Retype the passage from the recollection of Leo Strauss as a teacher, from "His stress in" to "time and place.", with no changes.

*** Selected extract Section Begins ***

During the last ten years or more, a considerable literature has appeared that sets forth a variety of views about the political stance of Professor Leo Strauss, who taught for many years at the University of Chicago. Perhaps this is because his name has gotten tied up with those of a number of neo-cons, especially some members of the Bush administration, such as Paul Wolfowitz and Daniel Pearle, who planned and justified the Iraq war and who are sponsors of the contemporary idea of America as an imperial power. Strauss has also been called “a Nietzsche with the mask of Burkhardt” (Michael Platt), and even a fascist. His work as decipherer of secret writings in many of the classic works of political theory led to the charge that the professor himself wrote in such a way as to veil his real meaning. This has lent cogency to the statements that his true political opinions were extremist. A more innocent view of Strauss’ scholarly intention is of Strauss as a thinker who used rational discourse (dialogue) to explode the prejudices of conventional thought and move minds towards an understanding of the whole. In this image he appears more like John Stuart Mill.
My own recollection of Leo Strauss as a teacher is different from either view. I never detected extremist opinions, either in his teaching or in his writings, at any level of complexity.
His stress in seminars I attended, and also in his writings, was on excavating the intention of the author we were studying and to strip away all interpretations that reduced a great writer to an expression of the culture of his time. In my experience Strauss’ interest was always to get at an author’s central and original intention, which he read as an intention to display universal human nature, universal political motives and typical patterns of political action – a truth about the political that transcends the culture of the everyday, the received truth of a particular time and place.

*** Selected extract Section Ends ***
*** Raw data Section Begins ***

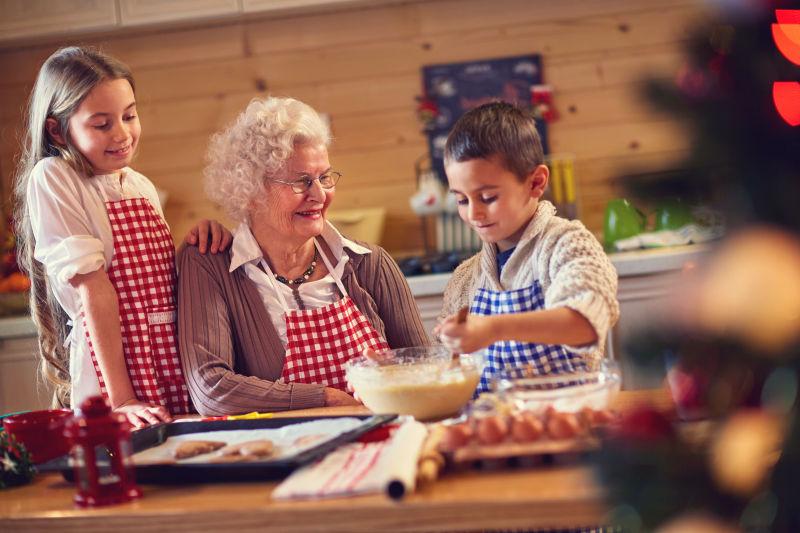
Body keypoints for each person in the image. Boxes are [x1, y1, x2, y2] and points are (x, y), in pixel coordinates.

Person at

*** Raw data Section Ends ***

Response to this task:
His stress in seminars I attended, and also in his writings, was on excavating the intention of the author we were studying and to strip away all interpretations that reduced a great writer to an expression of the culture of his time. In my experience Strauss’ interest was always to get at an author’s central and original intention, which he read as an intention to display universal human nature, universal political motives and typical patterns of political action – a truth about the political that transcends the culture of the everyday, the received truth of a particular time and place.